··· The data ···

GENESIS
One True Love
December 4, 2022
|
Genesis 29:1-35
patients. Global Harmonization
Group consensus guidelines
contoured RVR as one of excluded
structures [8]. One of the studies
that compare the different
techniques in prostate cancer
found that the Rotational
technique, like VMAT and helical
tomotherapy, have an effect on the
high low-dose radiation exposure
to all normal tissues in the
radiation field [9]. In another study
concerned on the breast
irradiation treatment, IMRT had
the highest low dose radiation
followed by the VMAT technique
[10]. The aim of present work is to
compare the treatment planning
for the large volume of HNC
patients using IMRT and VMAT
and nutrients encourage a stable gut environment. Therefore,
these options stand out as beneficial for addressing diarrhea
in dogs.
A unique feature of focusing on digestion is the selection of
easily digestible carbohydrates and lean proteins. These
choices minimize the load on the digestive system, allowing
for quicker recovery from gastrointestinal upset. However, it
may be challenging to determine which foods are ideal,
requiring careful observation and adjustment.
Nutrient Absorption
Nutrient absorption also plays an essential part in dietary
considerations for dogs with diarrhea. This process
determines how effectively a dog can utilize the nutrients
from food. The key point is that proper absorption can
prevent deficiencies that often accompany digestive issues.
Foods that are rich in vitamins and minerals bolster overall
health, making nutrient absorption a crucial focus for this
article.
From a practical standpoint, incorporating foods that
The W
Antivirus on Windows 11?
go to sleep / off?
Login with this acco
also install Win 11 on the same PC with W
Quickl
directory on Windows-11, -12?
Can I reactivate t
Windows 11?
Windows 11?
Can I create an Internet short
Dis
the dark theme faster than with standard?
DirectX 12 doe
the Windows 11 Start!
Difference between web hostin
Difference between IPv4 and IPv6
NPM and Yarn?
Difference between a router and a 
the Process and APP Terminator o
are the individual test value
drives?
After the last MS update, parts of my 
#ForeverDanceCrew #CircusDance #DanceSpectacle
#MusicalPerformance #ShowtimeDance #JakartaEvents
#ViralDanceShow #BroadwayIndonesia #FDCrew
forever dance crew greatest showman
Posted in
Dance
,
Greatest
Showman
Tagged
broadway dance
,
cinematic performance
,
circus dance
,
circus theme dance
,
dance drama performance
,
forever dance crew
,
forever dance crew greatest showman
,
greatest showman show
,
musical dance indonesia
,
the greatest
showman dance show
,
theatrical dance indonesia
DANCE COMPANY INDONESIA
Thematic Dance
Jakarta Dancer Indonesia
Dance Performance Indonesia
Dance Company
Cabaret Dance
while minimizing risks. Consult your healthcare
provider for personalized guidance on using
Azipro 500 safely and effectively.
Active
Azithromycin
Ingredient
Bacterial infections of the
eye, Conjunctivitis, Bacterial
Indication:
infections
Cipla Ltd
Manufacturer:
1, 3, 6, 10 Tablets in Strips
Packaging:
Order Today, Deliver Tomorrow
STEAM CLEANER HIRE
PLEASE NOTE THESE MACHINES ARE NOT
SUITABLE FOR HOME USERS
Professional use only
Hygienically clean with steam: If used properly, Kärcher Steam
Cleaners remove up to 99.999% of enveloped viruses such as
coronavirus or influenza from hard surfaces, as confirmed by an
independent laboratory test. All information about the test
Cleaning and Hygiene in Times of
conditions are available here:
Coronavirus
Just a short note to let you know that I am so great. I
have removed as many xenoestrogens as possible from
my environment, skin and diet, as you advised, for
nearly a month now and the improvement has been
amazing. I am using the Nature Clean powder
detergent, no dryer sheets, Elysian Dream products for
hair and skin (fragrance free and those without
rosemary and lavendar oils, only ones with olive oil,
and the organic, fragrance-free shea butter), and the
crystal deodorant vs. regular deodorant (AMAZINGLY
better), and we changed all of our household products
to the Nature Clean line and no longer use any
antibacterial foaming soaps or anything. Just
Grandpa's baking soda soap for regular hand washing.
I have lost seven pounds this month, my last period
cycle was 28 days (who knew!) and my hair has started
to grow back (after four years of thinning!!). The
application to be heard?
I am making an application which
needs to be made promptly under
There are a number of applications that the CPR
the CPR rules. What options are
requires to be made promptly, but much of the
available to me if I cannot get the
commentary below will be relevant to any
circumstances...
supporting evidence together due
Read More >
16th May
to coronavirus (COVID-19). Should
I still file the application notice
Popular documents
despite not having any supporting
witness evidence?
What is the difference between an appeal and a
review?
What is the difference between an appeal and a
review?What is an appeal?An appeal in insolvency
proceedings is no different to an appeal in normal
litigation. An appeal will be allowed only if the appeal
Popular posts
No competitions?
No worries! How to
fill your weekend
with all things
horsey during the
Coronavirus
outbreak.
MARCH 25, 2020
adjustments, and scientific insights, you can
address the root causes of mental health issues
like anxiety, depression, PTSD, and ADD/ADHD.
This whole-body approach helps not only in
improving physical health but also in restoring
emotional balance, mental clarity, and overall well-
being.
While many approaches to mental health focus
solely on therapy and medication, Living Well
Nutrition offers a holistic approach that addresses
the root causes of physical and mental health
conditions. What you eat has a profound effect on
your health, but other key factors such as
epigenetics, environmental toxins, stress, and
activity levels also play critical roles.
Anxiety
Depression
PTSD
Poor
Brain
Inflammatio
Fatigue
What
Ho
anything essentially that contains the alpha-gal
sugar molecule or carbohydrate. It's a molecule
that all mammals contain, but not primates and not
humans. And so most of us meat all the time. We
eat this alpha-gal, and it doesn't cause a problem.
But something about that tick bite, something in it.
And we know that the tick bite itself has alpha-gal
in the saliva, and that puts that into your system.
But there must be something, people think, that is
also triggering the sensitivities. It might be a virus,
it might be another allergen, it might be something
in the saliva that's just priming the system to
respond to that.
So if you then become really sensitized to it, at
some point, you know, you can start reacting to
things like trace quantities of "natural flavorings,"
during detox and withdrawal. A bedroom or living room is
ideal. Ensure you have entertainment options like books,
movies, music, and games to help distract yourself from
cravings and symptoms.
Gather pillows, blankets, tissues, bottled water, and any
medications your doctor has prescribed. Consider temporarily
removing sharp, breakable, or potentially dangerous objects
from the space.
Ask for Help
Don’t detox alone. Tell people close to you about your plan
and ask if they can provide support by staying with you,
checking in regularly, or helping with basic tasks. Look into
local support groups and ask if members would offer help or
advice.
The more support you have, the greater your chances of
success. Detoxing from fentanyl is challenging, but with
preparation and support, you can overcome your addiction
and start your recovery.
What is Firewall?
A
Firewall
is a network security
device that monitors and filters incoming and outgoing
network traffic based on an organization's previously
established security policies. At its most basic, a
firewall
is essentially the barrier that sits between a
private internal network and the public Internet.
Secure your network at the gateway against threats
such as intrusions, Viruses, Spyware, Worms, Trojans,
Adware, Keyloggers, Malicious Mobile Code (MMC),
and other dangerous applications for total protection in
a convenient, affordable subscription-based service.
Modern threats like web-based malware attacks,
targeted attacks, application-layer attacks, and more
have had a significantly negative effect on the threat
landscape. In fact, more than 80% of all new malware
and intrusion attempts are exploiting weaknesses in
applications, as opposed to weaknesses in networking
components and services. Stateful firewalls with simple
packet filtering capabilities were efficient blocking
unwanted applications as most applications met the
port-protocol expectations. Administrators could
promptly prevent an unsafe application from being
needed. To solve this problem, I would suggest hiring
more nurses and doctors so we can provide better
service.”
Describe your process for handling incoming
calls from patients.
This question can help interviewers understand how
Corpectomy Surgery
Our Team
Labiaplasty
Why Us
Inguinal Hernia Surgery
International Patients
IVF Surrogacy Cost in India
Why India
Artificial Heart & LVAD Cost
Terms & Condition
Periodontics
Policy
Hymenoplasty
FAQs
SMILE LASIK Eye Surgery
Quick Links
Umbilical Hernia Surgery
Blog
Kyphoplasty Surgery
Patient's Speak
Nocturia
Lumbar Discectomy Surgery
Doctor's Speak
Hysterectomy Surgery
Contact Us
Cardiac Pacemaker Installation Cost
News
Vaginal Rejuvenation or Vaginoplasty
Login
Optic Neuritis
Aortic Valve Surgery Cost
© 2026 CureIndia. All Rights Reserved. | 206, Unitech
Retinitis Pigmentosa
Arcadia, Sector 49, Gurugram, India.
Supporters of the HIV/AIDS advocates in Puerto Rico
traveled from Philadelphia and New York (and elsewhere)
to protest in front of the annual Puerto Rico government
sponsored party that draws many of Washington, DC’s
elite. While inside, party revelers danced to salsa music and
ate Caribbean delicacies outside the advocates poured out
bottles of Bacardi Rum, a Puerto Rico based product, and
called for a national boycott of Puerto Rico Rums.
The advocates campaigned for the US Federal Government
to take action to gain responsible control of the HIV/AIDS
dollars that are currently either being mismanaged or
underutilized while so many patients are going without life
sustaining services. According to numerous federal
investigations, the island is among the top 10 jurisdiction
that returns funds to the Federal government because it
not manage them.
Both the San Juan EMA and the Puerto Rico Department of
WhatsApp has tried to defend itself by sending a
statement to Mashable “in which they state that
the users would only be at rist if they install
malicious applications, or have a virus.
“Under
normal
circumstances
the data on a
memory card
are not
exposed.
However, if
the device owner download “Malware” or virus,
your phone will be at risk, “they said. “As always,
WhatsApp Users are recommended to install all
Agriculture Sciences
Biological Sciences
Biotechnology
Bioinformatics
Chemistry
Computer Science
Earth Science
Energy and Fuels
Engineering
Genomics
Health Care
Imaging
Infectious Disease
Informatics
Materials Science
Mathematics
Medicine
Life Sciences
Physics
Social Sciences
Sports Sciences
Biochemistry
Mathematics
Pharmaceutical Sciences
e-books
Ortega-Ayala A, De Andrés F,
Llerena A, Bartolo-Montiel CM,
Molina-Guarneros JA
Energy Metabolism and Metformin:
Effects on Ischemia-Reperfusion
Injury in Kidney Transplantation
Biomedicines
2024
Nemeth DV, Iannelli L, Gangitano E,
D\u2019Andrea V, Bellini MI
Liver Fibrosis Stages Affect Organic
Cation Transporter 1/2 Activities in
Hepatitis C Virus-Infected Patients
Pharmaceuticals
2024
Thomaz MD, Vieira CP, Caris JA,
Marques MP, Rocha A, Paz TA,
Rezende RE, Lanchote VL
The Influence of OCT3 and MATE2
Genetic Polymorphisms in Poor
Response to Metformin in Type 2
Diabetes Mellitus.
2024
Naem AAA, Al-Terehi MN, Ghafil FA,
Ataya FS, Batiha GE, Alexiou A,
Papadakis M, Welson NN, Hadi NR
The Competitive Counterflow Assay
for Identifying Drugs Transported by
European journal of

···

▶ **Task directions**:
Up to and including the line with "tomotherapy, have an effect on the", restate the records above word for word from the very first line.

▶ **Answer**:
GENESIS
One True Love
December 4, 2022
|
Genesis 29:1-35
patients. Global Harmonization
Group consensus guidelines
contoured RVR as one of excluded
structures [8]. One of the studies
that compare the different
techniques in prostate cancer
found that the Rotational
technique, like VMAT and helical
tomotherapy, have an effect on the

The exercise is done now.